LONDON (Reuters) - China’s interest rate cut kept shares worldwide near record highs on Monday, though euro zone bourses, bonds and the euro were pegged back by a lack of progress in resolving Greece’s financing woes.
China’s third rate cut in six months on Sunday saw Asian markets get the week off to a solid start, but Europe was cautious as euro zone finance ministers prepared to meet in Brussels to try to find a way to keep Greece afloat.
Athens has to repay 750 million euro to the International Monetary Fund on Tuesday. France’s Finance Minister Michel Sapin said Monday’s meeting would be not be “decisive”, though he had no doubt a deal would come eventually.
The jitters however meant most of the euro zone’s stock markets <0#.INDEXE> and its bonds started lower, though outperformance by Britain’s FTSE after Friday’s post-election jump kept the FTSEurofirst 300 about level.
The euro bore the brunt of the angst, falling half a percent to $1.1157, well below the two-month peak of $1.1392 struck last week.
“I get the feeling in the market that there are increasingly more people who are positioning for a Grexit,” Credit Agricole’s European head of FX strategy, Adam Myers, said.
“More and more people seem to be taking a pessimistic view. That wasn’t there even a month ago.”
Two-year Greek yields edged up 35 basis points to 20.86 percent and Greek stocks, which rallied sharply last week, were down 2.3 percent.
The nervousness also weighed on Italian and Spanish yields while German 10-year yields also edged up, extending the sharp rise seen over the last couple of weeks.
A 3-percent surge in Chinese stocks following the rate cut had helped MSCI’s broadest index of Asia-Pacific shares outside Japan climb 0.4 percent, with Japan’s Nikkei also up 1.3 percent.

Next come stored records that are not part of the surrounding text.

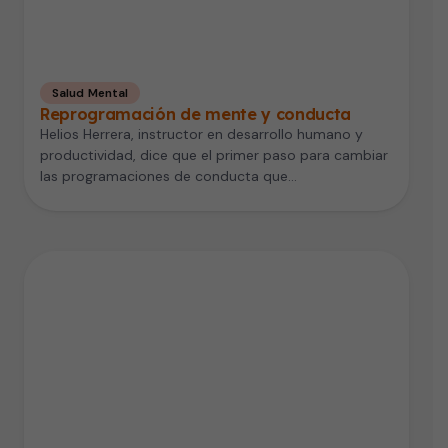
Salud Mental
Reprogramación de mente y conducta
Helios Herrera, instructor en desarrollo humano y
productividad, dice que el primer paso para cambiar
las programaciones de conducta que…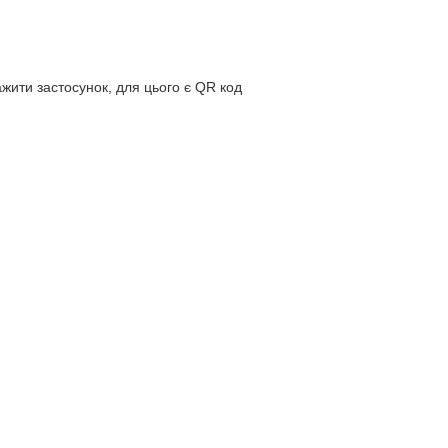
ажити застосунок, для цього є QR код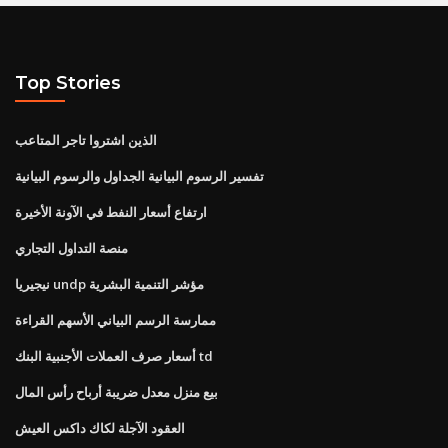
Top Stories
الذين اشتروا تاجر المتاعب
تفسير الرسوم البيانية الجداول والرسوم البيانية
ارتفاع أسعار النفط في الآونة الأخيرة
منصة التداول التجاري
نيجيريا undp مؤشر التنمية البشرية
ممارسة الرسم البياني الأسهم القراءة
أسعار صرف العملات الأجنبية البنك td
بيع منزل معدل ضريبة أرباح رأس المال
العقود الآجلة لكاك داكس العيش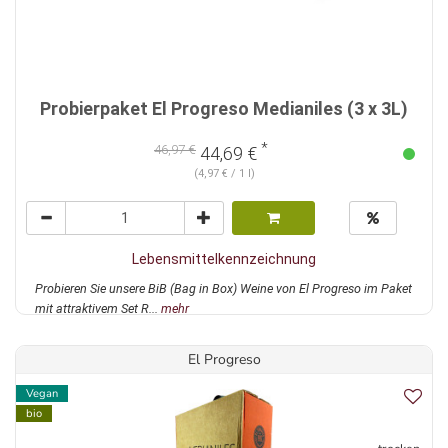
Probierpaket El Progreso Medianiles (3 x 3L)
*
46,97 €
44,69 €
(4,97 € / 1 l)
Lebensmittelkennzeichnung
Probieren Sie unsere BiB (Bag in Box) Weine von El Progreso im Paket
mit attraktivem Set R...
mehr
El Progreso
Vegan
bio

There had been an element of followthrough from the 1 percent gain on Wall Street on Friday after a bounce back in jobs U.S. numbers had lifted sentiment.
That data had also given the dollar renewed energy. It was 0.3 percent higher against other top currencies and up for a third straight session in European trading.
The payrolls figures kept alive the possibility of the Federal Reserve raising U.S. interest rates for the first time in almost a decade as soon as September, although futures markets are still leaning towards December.
The yield on the benchmark 10-year note was at 2.177 percent, compared to its U.S. close of 2.150 percent on Friday. The dollar rose about 0.1 percent against the yen to 119.92.
In addition to Greece’s ongoing debt woes, the euro was under pressure after German Chancellor Angela Merkel’s conservatives were badly beaten in a regional election.
The dollar’s widespread strength also meant the pound fell about 0.3 percent to $1.5407, after it notched up a 10-week high of $1.5523 on Friday.
Among commodities, oil got off to a lackluster start, with Brent flat at $65.39 a barrel after posting its first weekly loss in a month on Friday as the market fretted again about global oversupply.
Gold continued to track sideways at 1,185 an ounce while copper saw only minor lift from China’s rate cut. China is the biggest buyer of the metal.